Second, what is your source? LOL. I meant what are you using for a head unit. I'm trying to determine the strength of the preamp outputs you are using to feed your amplifier. The strength of the preamp outputs is what determines where your gain will have to be set. If the gain is at 90% because you have weak output from the HU and that's what it takes to match the output to the amps input you are fine.
90% on the xover gain? Do you have an external crossover? I'm confused. Could you please tell us what your signal chain consists of?
If you need more output, you may want to consider going ported or adding drivers. 500 watts should be more than sufficient to drive the type-R to satisfactory levels.

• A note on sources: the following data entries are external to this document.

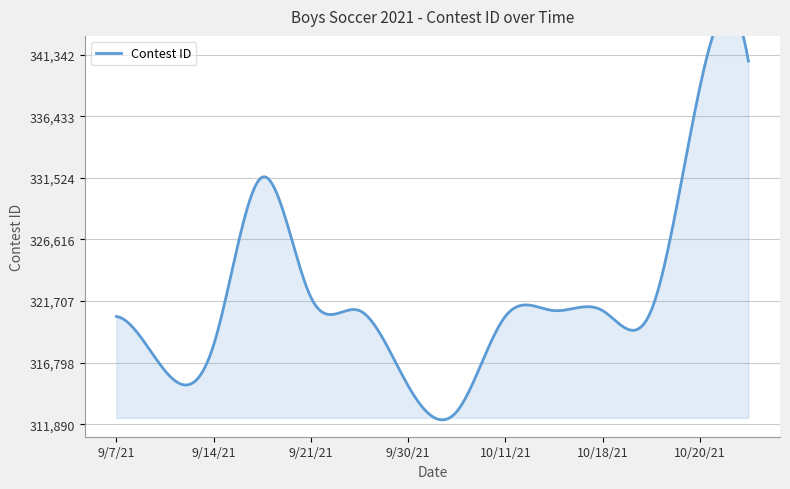

At which category does the data reach its first local valley?

9/9/21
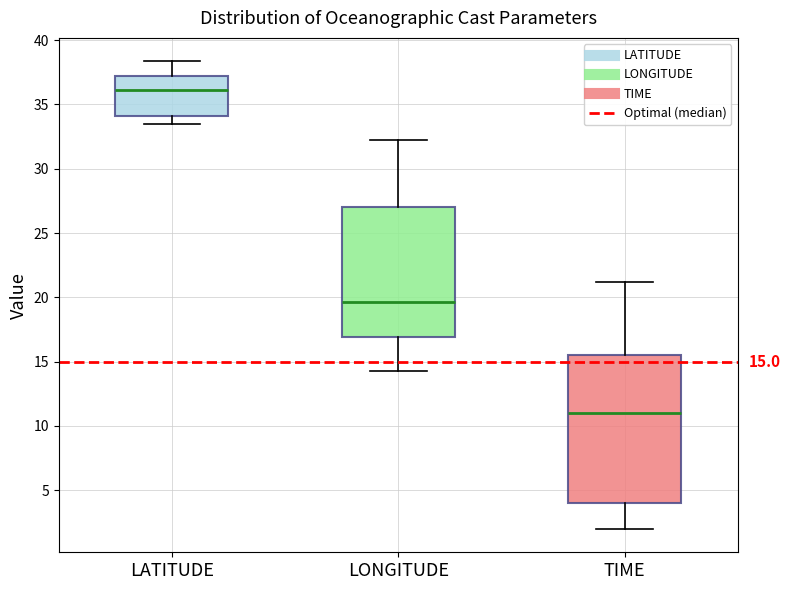

Which box is the tallest, from its lower edge to its upper edge?

TIME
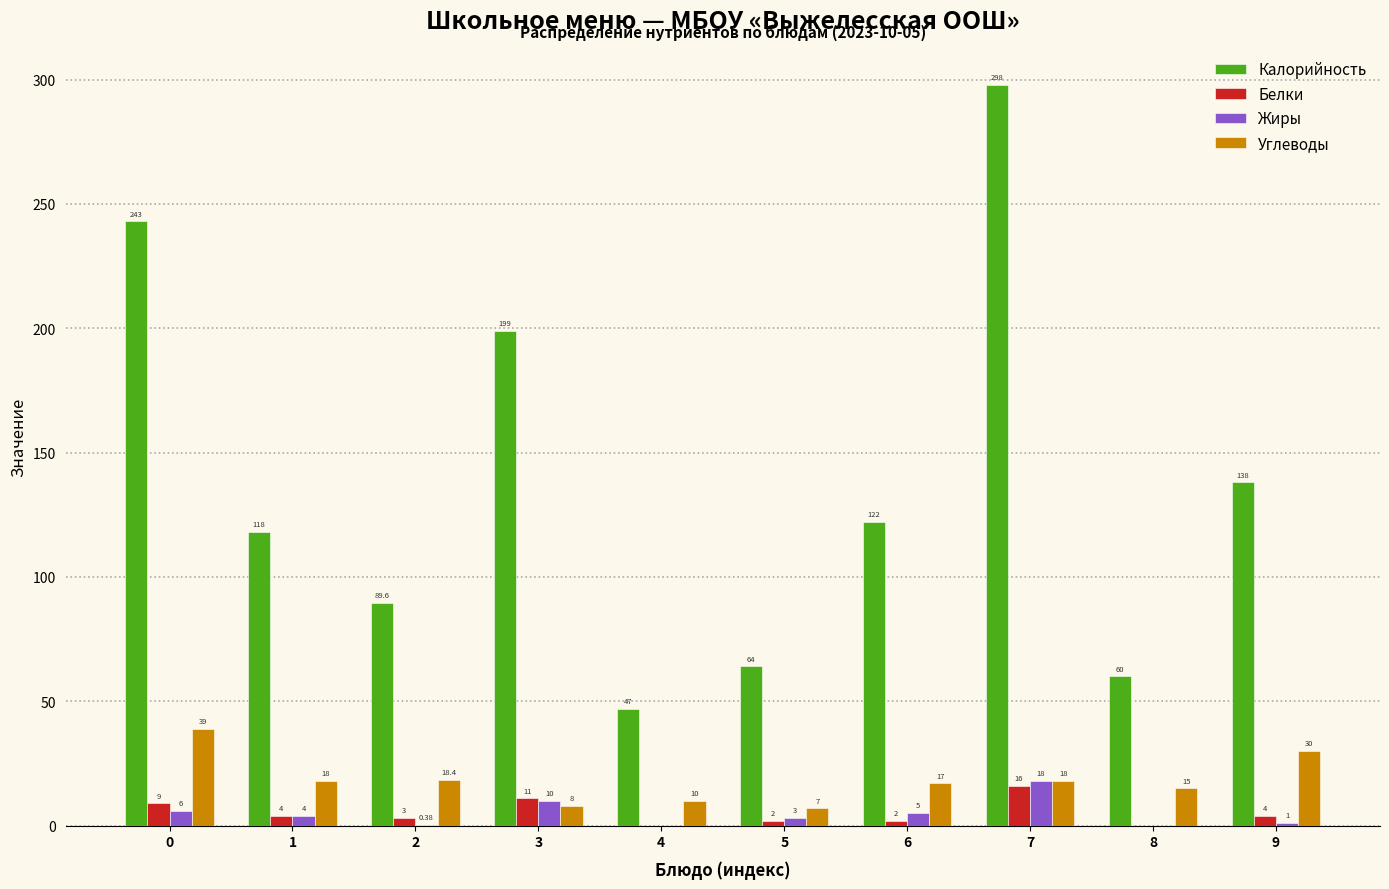

What is the sum of the Жиры values at 7 and 4?

18.0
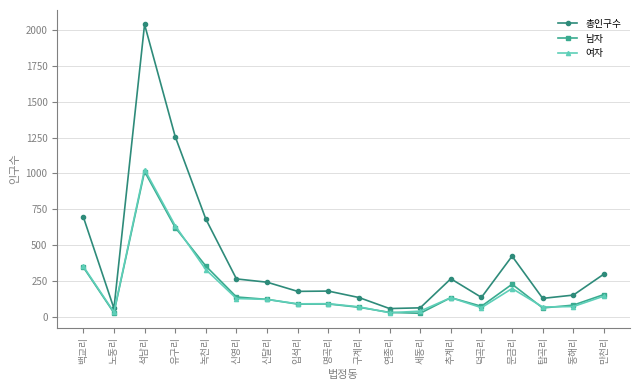

Which series changed the most between 백교리 and 만천리?

총인구수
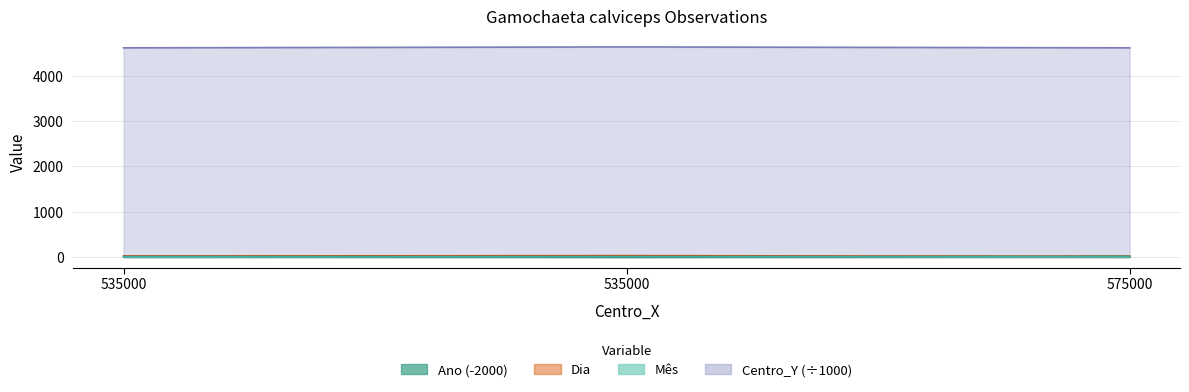

What is the difference between the Ano values at 535000 and 535000?

16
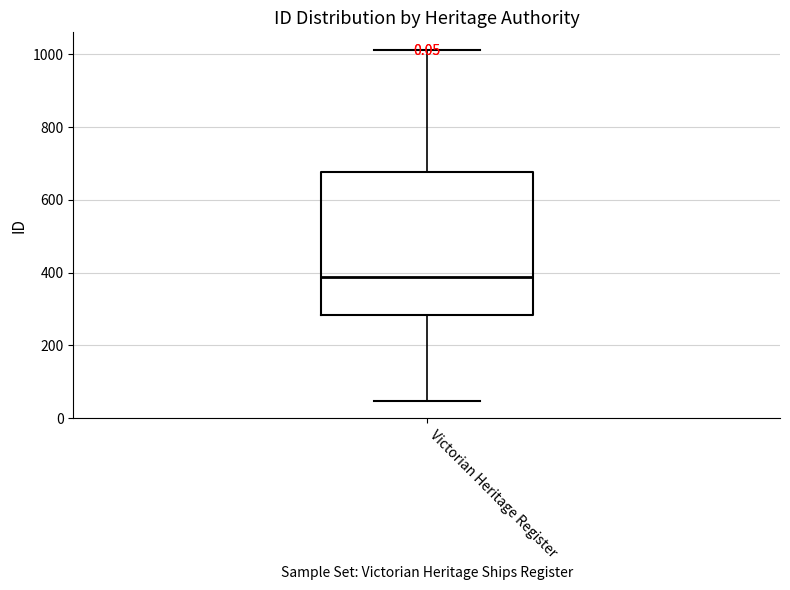

Read this box plot against the y-axis: the position of the median line, the range covered by the box, and the ends of both whiskers. The values are not printed on the chart, so give them approximately, as read against the axis.

median 380, box 280 to 680, whiskers 40 to 1020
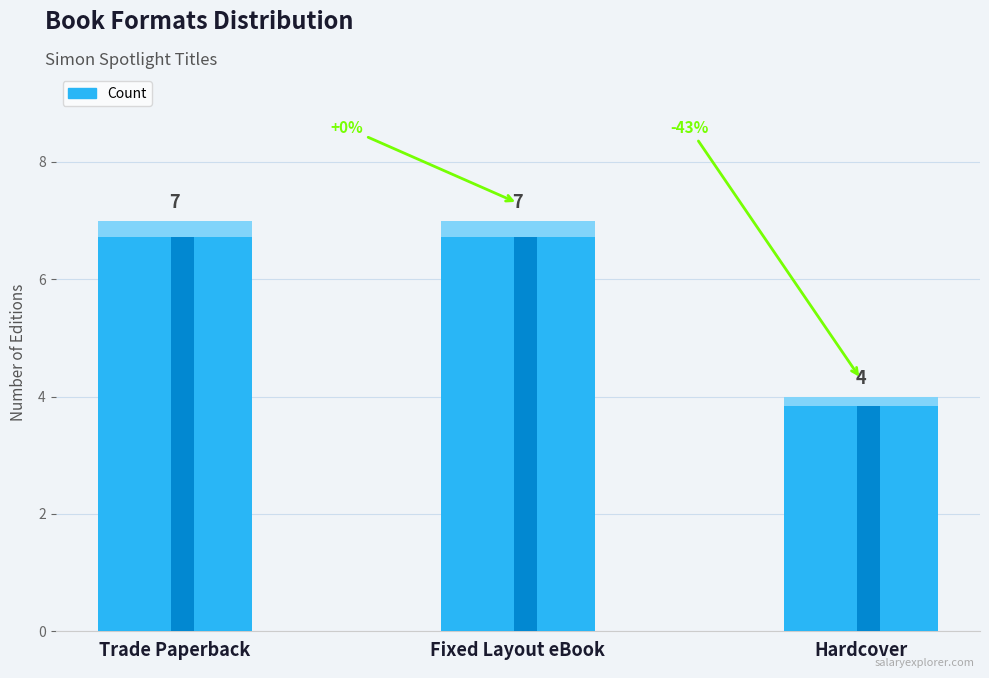

How many values are between 4 and 7?

3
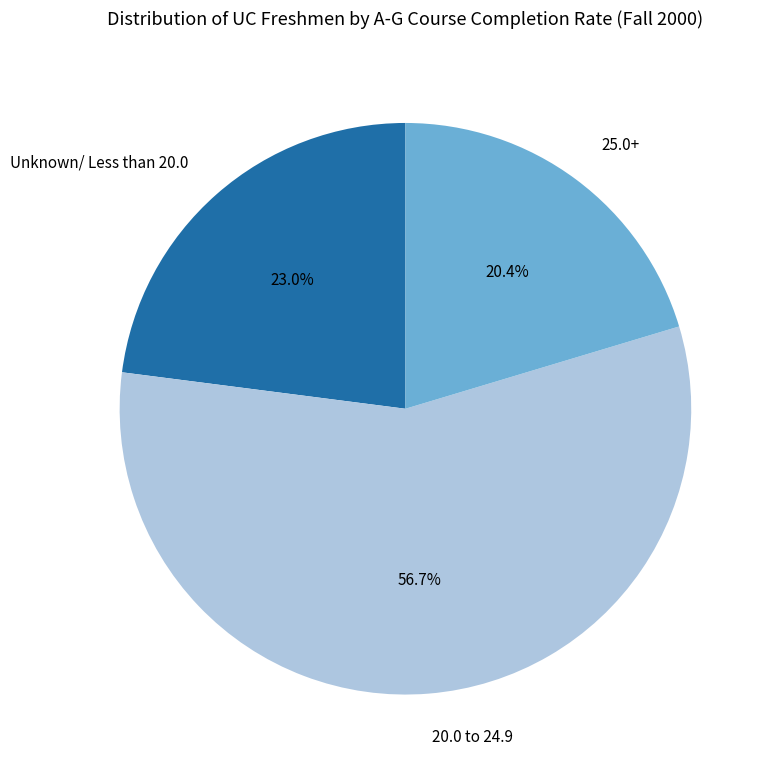

Which slice is the smallest?

25.0+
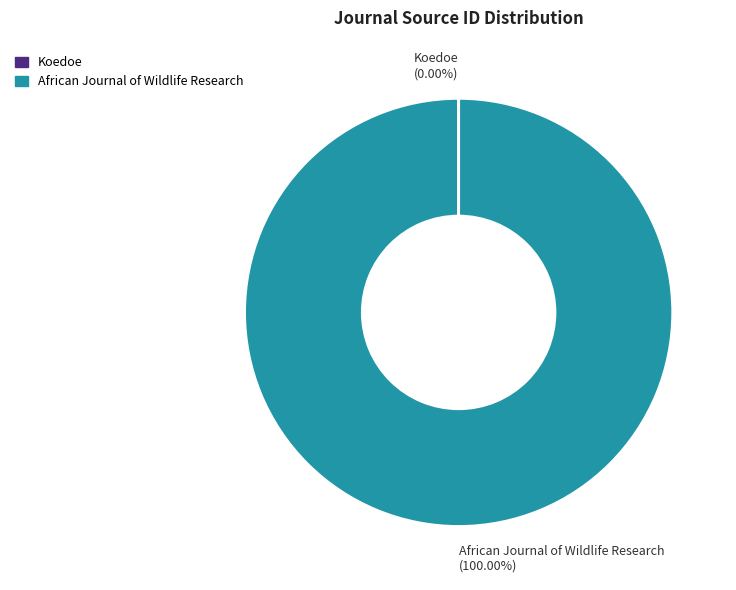

Which slice is the largest?

African Journal of Wildlife Research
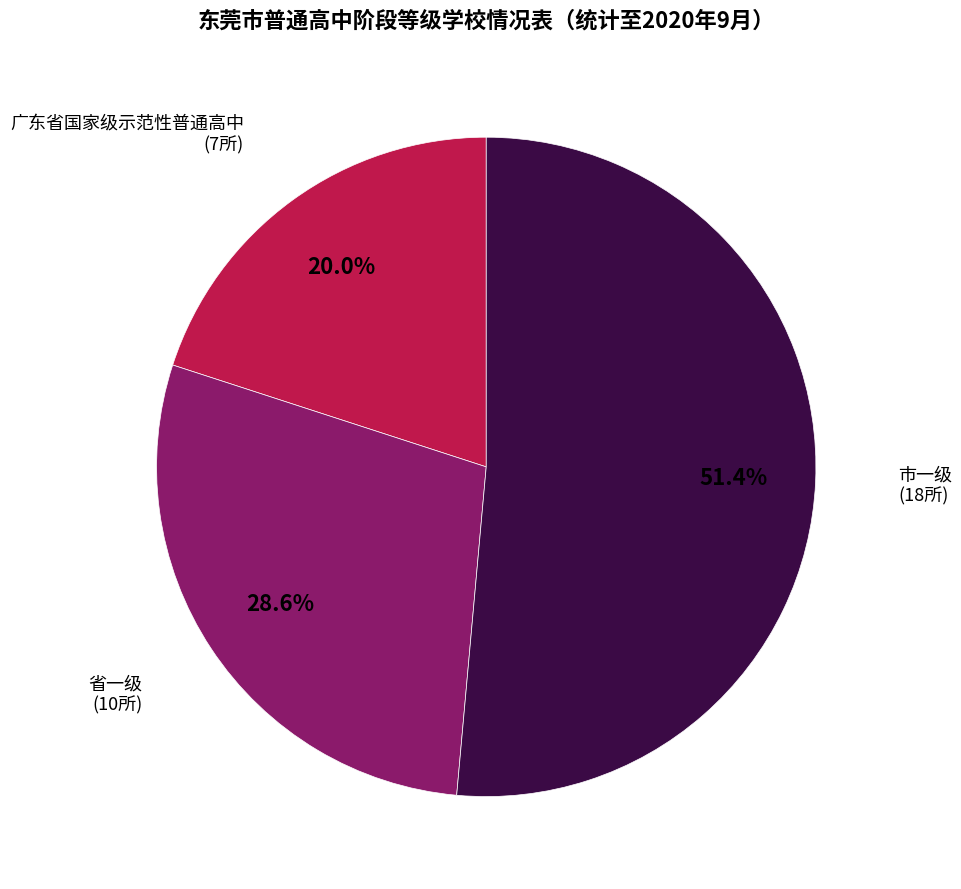

What is the ratio of the value at 省一级 to the value at 广东省国家级示范性普通高中?

1.4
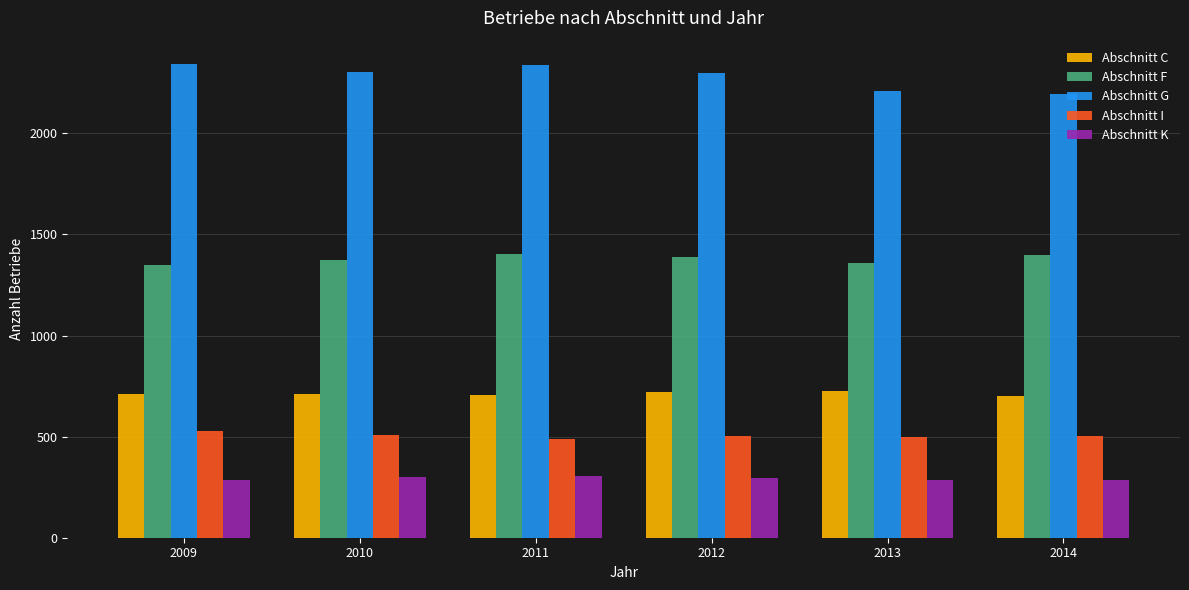

What is the sum of all Abschnitt G values?

13677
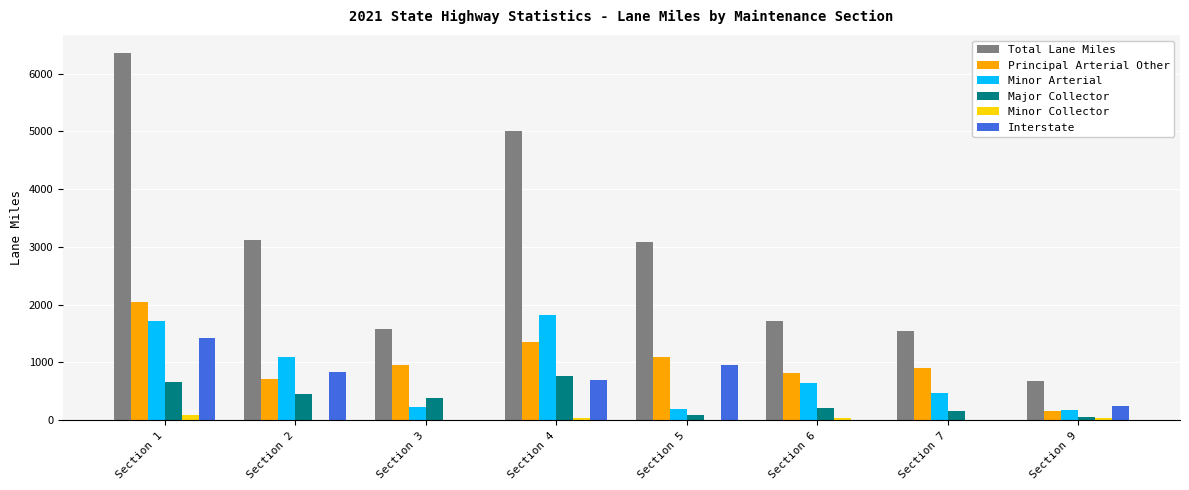

Is the value of Total Lane Miles at Section 3 greater than the value of Principal Arterial Other at Section 6?

Yes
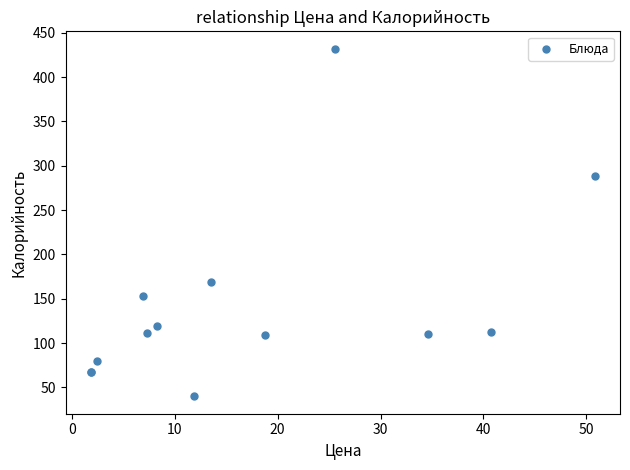

What Y value in the scatter plot is closest to 236?

288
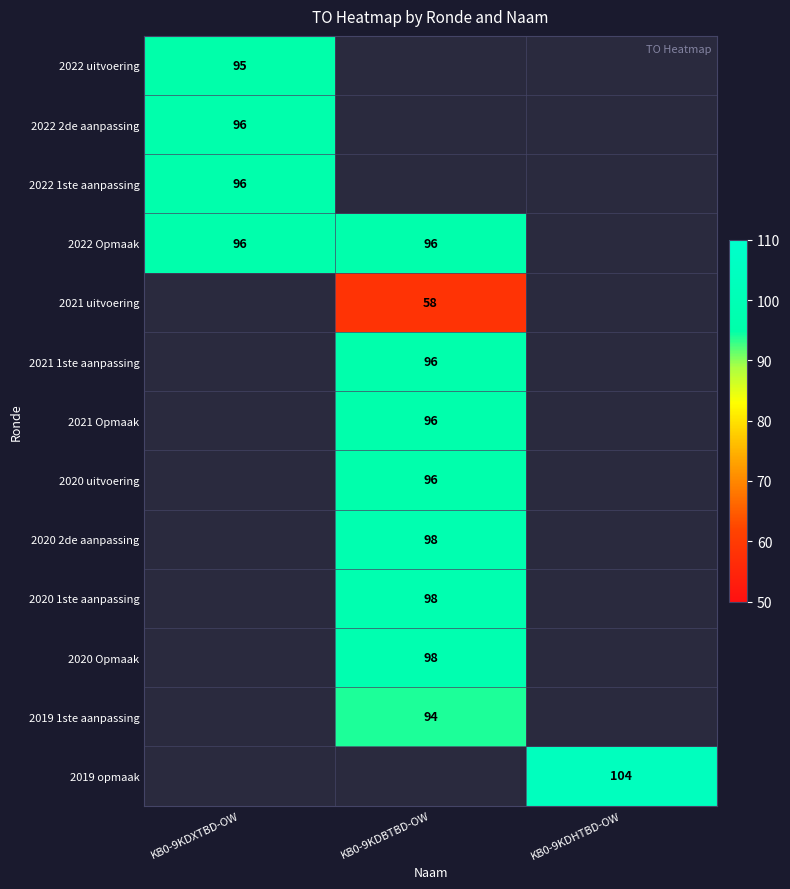

Count the number of categories in the chart.

3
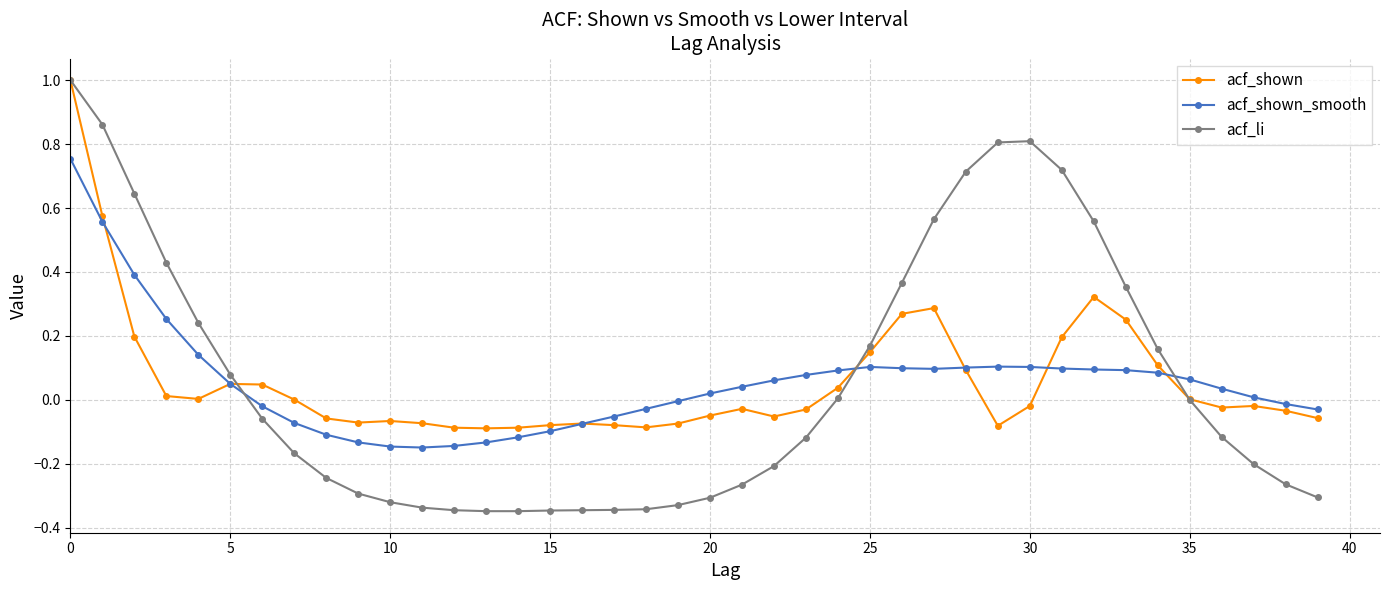

What are all the series names shown in the legend?

acf_shown, acf_shown_smooth, acf_li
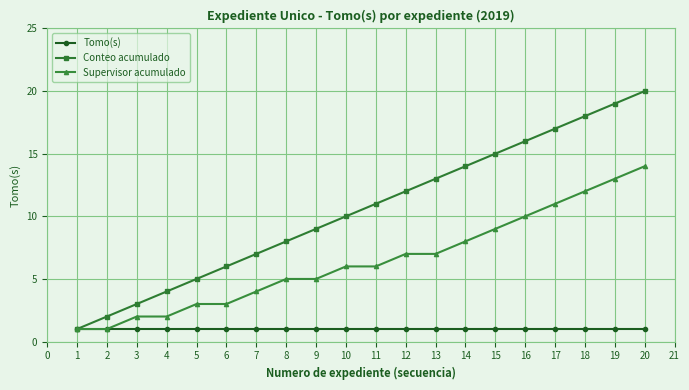

Count the number of data series in this chart.

3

Yeah, why do you need the crossover? Are you running the PPI's actively?
If all you are doing is highpassing the component set, and low passing the subwoofer. I'd just pull that crossover right out and use the head unit and amplifier crossovers. Chances are that the mono amp does not allow you to run it full range, so if you are sending a low passed signal to the intput of the sub amp, and then low passing it again, possibly at a different frequency, that could possibly account for limited output.
Re-reading this it looks like you are running your fronts active.
Here's how I would do it:
1. Run your front channels from your Head Unit into the front inputs on the crossover
2. Run the highs output to your high freq amplifier channels
3. Run the mids output to your mid freq amplifier channels
4. Run your subwoofer outputs from the Head Unit straight to the subwoofer amplifier.
1. Use the highpass crossover in the HU to filter the front channels somewhere at 80hz, 12db/octave
2. Use the memphis crossover to split the frequencies between your mids and highs (3.5-5k?)
3. The subwoofer outputs on the head unit cannot be full range. The highest LPF that you can assign to them is 200 hz at 6db/octave. If the subwoofer crossover is also not defeatable on the amp, which I doubt it is, you will have to tweak them both to get it to sound right. Basically you'll set one of them as high as it will go, and then set the other to the actual freq you want. OR you could set them both to the exact freq you want and have 24db/octave slope. It's just a little trickier if the subamp crossover is variable. Ultimately you prob want the LPF at 80 too.
That should give you a baseline to make adjustments on
128k mp3 is likely introducing artifacts that sounds like clipping.
Anyway, clipping of the amp is more likely, because clipping the sub is first going to sound like a hell of a lot worse, like a "crack", when its bottoming out. You should get power compression first, I would think...unless your sub box is ported OR just leaky as hell.
I guess its probably not the best to have an active xover and a passive for the components. Ima scrap the active xover for now and see what i can get done.
I had the sub/low on the headunit set to 50 and high set to 80. I liked the lows but felt there was too much of a gap, i set them both to 63 during lunch and it sounded better. Was loud and had punch but i also wasnt playing anything that had deep lows. Just had to adjust the bass +1-1 as needed.
Ima follow what you suggested dave.
I have no idea what the slopes are on the xover now without looking. Im stuck at work.
I do know ive got the lpass on the amp on and down to 50. And subsonic filter off.
There is nothing wrong with routing midbass frequencies to your sub if you don't have other speakers in your system that are capable of reproducing them. Most subs are OK pretty well above 100hz, the downside being that they become easily localized as the frequency rises.
You should only have your subs crossed that low if you have something like 8's up front installed in fully built up doors.
Turn that sub crossover up, you'll be a lot happier with the sound.
It limits dynamic range and frequency. It doesn't "add" data where data doesn't exist, but it will sound like trash.
Data compression doesn't limit USED dynamic range. It only raises the noise floor a tiny bit. The only way data compression would affect it in that regard is if you were playing music with a huge crest factor where you would need that dynamic range. A typical song with a crest factor of 20dB is well well above the increased noise floor of around -90db to -80dB.
Dynamic compression on the other hand does just what you mentioned. Squashes the peaks which in essence reduces dynamic range.
I bypassed my active xover and now i get more sound and lower volume without changing anything. So something must be wrong with it, so its scrapped.
Now even with a cap my headlights and dash lights dim with the sub hitting. Im only pulling 500w with subamp and 300 with mids amp. 4g to cap to dist blocks to 8g to each amp. Guess its time for a new battery?
Only had 1 ground and it went into the rear floorboard near the backwall. wasnt any paint on it. Ill double check to make sure it was tight, decent size self tapping screw, dont think it would come up.
Self tappers tend to loosen up in sheet metal, I'd recommend a bolt with a star washer. Also check ALL your powerwire connections. If it the powerwire is held in with set screws, take them out, cut the wire, re-strip it and put it back in ensuring the best possible connection possible.